### Dataset extract
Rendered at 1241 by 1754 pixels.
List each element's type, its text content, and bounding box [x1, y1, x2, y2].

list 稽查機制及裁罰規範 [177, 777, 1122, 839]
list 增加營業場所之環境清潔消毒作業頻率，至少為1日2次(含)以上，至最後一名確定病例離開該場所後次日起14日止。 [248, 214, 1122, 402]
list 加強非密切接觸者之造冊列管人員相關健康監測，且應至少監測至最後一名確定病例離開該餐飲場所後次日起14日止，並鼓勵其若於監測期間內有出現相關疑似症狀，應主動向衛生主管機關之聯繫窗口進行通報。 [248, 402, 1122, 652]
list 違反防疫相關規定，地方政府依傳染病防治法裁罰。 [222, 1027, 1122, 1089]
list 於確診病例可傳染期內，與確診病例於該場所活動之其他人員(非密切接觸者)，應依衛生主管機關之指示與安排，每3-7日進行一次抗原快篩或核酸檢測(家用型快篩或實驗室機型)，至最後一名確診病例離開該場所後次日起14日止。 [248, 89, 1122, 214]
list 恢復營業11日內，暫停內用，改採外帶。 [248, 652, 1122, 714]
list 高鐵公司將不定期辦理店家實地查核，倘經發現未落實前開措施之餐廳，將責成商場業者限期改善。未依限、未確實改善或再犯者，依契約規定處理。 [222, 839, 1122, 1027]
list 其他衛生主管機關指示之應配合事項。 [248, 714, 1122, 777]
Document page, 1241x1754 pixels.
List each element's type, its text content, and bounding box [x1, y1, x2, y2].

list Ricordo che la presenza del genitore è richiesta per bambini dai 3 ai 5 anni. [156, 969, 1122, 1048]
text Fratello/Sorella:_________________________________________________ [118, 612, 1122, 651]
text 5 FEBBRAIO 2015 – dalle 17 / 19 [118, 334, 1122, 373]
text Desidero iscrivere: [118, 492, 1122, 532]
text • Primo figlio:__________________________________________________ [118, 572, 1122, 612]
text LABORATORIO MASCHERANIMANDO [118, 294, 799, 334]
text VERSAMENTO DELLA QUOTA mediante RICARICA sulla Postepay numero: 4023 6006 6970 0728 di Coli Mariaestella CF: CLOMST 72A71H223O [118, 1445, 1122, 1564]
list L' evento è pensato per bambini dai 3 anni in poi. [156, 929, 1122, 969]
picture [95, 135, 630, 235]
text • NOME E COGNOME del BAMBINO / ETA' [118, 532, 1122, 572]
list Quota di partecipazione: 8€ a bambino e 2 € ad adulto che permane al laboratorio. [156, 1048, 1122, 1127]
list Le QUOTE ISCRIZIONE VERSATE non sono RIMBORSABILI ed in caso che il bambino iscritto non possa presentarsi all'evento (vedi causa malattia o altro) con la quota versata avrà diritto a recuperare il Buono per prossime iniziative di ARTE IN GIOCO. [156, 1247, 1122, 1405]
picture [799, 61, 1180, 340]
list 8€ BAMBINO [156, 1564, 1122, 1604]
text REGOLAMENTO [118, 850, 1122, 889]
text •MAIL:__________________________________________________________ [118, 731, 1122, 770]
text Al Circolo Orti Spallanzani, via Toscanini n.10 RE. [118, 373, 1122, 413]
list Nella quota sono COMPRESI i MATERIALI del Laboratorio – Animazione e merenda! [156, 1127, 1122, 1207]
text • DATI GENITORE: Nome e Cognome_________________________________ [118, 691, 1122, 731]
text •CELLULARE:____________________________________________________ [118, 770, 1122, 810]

### Objective
Could you set out every line of the records above as a Markdown table, with a Row column for the row number and a Line column for the line itself, leaving out blank lines?

### Written solution
| Row | Line |
|---|---|
| 1 | Rendered at 1241 by 1754 pixels. |
| 2 | List each element's type, its text content, and bounding box [x1, y1, x2, y2]. |
| 3 | list 稽查機制及裁罰規範 [177, 777, 1122, 839] |
| 4 | list 增加營業場所之環境清潔消毒作業頻率，至少為1日2次(含)以上，至最後一名確定病例離開該場所後次日起14日止。 [248, 214, 1122, 402] |
| 5 | list 加強非密切接觸者之造冊列管人員相關健康監測，且應至少監測至最後一名確定病例離開該餐飲場所後次日起14日止，並鼓勵其若於監測期間內有出現相關疑似症狀，應主動向衛生主管機關之聯繫窗口進行通報。 [248, 402, 1122, 652] |
| 6 | list 違反防疫相關規定，地方政府依傳染病防治法裁罰。 [222, 1027, 1122, 1089] |
| 7 | list 於確診病例可傳染期內，與確診病例於該場所活動之其他人員(非密切接觸者)，應依衛生主管機關之指示與安排，每3-7日進行一次抗原快篩或核酸檢測(家用型快篩或實驗室機型)，至最後一名確診病例離開該場所後次日起14日止。 [248, 89, 1122, 214] |
| 8 | list 恢復營業11日內，暫停內用，改採外帶。 [248, 652, 1122, 714] |
| 9 | list 高鐵公司將不定期辦理店家實地查核，倘經發現未落實前開措施之餐廳，將責成商場業者限期改善。未依限、未確實改善或再犯者，依契約規定處理。 [222, 839, 1122, 1027] |
| 10 | list 其他衛生主管機關指示之應配合事項。 [248, 714, 1122, 777] |
| 11 | Document page, 1241x1754 pixels. |
| 12 | List each element's type, its text content, and bounding box [x1, y1, x2, y2]. |
| 13 | list Ricordo che la presenza del genitore è richiesta per bambini dai 3 ai 5 anni. [156, 969, 1122, 1048] |
| 14 | text Fratello/Sorella:_________________________________________________ [118, 612, 1122, 651] |
| 15 | text 5 FEBBRAIO 2015 – dalle 17 / 19 [118, 334, 1122, 373] |
| 16 | text Desidero iscrivere: [118, 492, 1122, 532] |
| 17 | text • Primo figlio:__________________________________________________ [118, 572, 1122, 612] |
| 18 | text LABORATORIO MASCHERANIMANDO [118, 294, 799, 334] |
| 19 | text VERSAMENTO DELLA QUOTA mediante RICARICA sulla Postepay numero: 4023 6006 6970 0728 di Coli Mariaestella CF: CLOMST 72A71H223O [118, 1445, 1122, 1564] |
| 20 | list L' evento è pensato per bambini dai 3 anni in poi. [156, 929, 1122, 969] |
| 21 | picture [95, 135, 630, 235] |
| 22 | text • NOME E COGNOME del BAMBINO / ETA' [118, 532, 1122, 572] |
| 23 | list Quota di partecipazione: 8€ a bambino e 2 € ad adulto che permane al laboratorio. [156, 1048, 1122, 1127] |
| 24 | list Le QUOTE ISCRIZIONE VERSATE non sono RIMBORSABILI ed in caso che il bambino iscritto non possa presentarsi all'evento (vedi causa malattia o altro) con la quota versata avrà diritto a recuperare il Buono per prossime iniziative di ARTE IN GIOCO. [156, 1247, 1122, 1405] |
| 25 | picture [799, 61, 1180, 340] |
| 26 | list 8€ BAMBINO [156, 1564, 1122, 1604] |
| 27 | text REGOLAMENTO [118, 850, 1122, 889] |
| 28 | text •MAIL:__________________________________________________________ [118, 731, 1122, 770] |
| 29 | text Al Circolo Orti Spallanzani, via Toscanini n.10 RE. [118, 373, 1122, 413] |
| 30 | list Nella quota sono COMPRESI i MATERIALI del Laboratorio – Animazione e merenda! [156, 1127, 1122, 1207] |
| 31 | text • DATI GENITORE: Nome e Cognome_________________________________ [118, 691, 1122, 731] |
| 32 | text •CELLULARE:____________________________________________________ [118, 770, 1122, 810] |